Logistic Regression Formulas

Sigmoid, Log-Loss (Binary Cross-Entropy) & Gradient Descent
$$ \sigma(z) = \frac{1}{1 + e^{-z}} $$
Sigmoid Function

What it is: Transforms any number into a probability between 0 and 1.

Why it's useful:

  • Converts unbounded linear output to probability range [0, 1].
  • Smooth and differentiable everywhere (gradient descent works).
  • Output can be interpreted as P(y=1|x).

Note: When z=0, output is exactly 0.5 (decision boundary).

$$ z = \beta_0 + \beta_1 x $$
Linear Combination (z)
What it is: The input to the sigmoid function, a weighted sum of features.
  • \(x\): Input feature (e.g., hours studied)
  • \(\beta_0\) (or \(b\)): Intercept / Bias
  • \(\beta_1\) (or \(m\), \(w\)): Slope / Weight

Note: Same as linear regression, but fed into sigmoid.

$$ L = -[y \cdot \ln(\hat{y}) + (1-y) \cdot \ln(1-\hat{y})] $$
Log-Loss (Single Point)

What it is: Loss for one prediction. Penalizes confident wrong predictions heavily.

  • If \(y=1\): Loss = \(-\ln(\hat{y})\). Small when \(\hat{y}\) is high.
  • If \(y=0\): Loss = \(-\ln(1-\hat{y})\). Small when \(\hat{y}\) is low.

Note: Uses \(\ln\) (natural log). Loss approaches infinity as prediction approaches wrong extreme.

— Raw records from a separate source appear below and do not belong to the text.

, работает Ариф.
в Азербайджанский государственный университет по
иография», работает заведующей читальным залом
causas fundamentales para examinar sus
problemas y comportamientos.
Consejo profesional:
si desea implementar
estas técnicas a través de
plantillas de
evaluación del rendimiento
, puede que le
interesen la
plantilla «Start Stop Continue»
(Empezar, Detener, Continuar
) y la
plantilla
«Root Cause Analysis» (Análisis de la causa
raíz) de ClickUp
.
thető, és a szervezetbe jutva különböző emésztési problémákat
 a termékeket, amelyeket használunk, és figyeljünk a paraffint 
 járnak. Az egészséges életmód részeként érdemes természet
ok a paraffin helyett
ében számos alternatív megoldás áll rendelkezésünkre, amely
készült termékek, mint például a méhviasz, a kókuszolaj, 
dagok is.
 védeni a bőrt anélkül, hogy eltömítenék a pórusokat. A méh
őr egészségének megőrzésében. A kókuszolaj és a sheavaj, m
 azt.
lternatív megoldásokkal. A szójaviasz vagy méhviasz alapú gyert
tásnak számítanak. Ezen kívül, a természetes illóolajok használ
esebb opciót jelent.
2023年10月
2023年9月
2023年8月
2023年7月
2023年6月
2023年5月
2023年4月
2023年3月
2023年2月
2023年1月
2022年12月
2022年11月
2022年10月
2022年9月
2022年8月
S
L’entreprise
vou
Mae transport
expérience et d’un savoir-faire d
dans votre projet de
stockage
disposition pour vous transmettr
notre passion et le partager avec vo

$$ J = -\frac{1}{n}\sum_{i=1}^{n}\left[ y_i \ln(\hat{y}_i) + (1-y_i)\ln(1-\hat{y}_i) \right] $$
Binary Cross-Entropy (BCE)

What it is: Average Log-Loss across all training examples. The cost function to minimize.

Why it's useful:

  • Creates a convex surface (single global minimum).
  • Gradient descent always converges to optimal solution.
  • Derived from Maximum Likelihood Estimation (MLE).

Also known as: Log-Loss, Negative Log-Likelihood.

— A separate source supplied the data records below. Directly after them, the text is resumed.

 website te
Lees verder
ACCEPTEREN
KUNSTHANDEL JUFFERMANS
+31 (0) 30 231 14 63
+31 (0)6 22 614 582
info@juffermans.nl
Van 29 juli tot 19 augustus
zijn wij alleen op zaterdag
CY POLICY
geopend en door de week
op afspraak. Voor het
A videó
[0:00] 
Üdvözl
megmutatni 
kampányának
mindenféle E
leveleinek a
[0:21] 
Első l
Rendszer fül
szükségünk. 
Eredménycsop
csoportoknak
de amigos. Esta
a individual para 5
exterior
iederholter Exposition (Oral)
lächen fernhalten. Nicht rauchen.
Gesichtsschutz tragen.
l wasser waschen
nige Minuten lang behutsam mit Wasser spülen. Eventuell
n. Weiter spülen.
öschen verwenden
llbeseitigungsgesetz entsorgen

$$ J_{MSE} = \frac{1}{n}\sum_{i=1}^{n}(y_i - \hat{y}_i)^2 $$
MSE with Sigmoid (Avoid!)

What it is: Mean Squared Error applied to sigmoid output.

Why it's BAD:

  • Creates a non-convex surface with local minima.
  • Gradient vanishes when sigmoid saturates (very slow learning).
  • Gradient descent may get stuck in wrong place.

Rule: Use MSE for regression, Log-Loss for classification.

$$ \frac{\partial J}{\partial w} = \frac{1}{n}\sum_{i=1}^{n}(\hat{y}_i - y_i) \cdot x_i $$
Gradient for Log-Loss

What it is: Direction to update weights to minimize loss.

Why it's useful:

  • Surprisingly simple: error \(\times\) input.
  • Same form as linear regression gradient!
  • No vanishing gradient problem (unlike MSE+Sigmoid).

Update rule: \(w := w - \alpha \cdot \frac{\partial J}{\partial w}\)

$$ \hat{y} = \begin{cases} 1 & \text{if } \sigma(z) \geq 0.5 \\ 0 & \text{if } \sigma(z) < 0.5 \end{cases} $$
Classification Decision

What it is: Converting probability to class label using threshold.

Why it's useful:

  • Default threshold 0.5 = equal treatment of classes.
  • Threshold can be adjusted for imbalanced datasets.
  • Probability output allows confidence interpretation.

Note: Decision boundary is where \(z = 0\).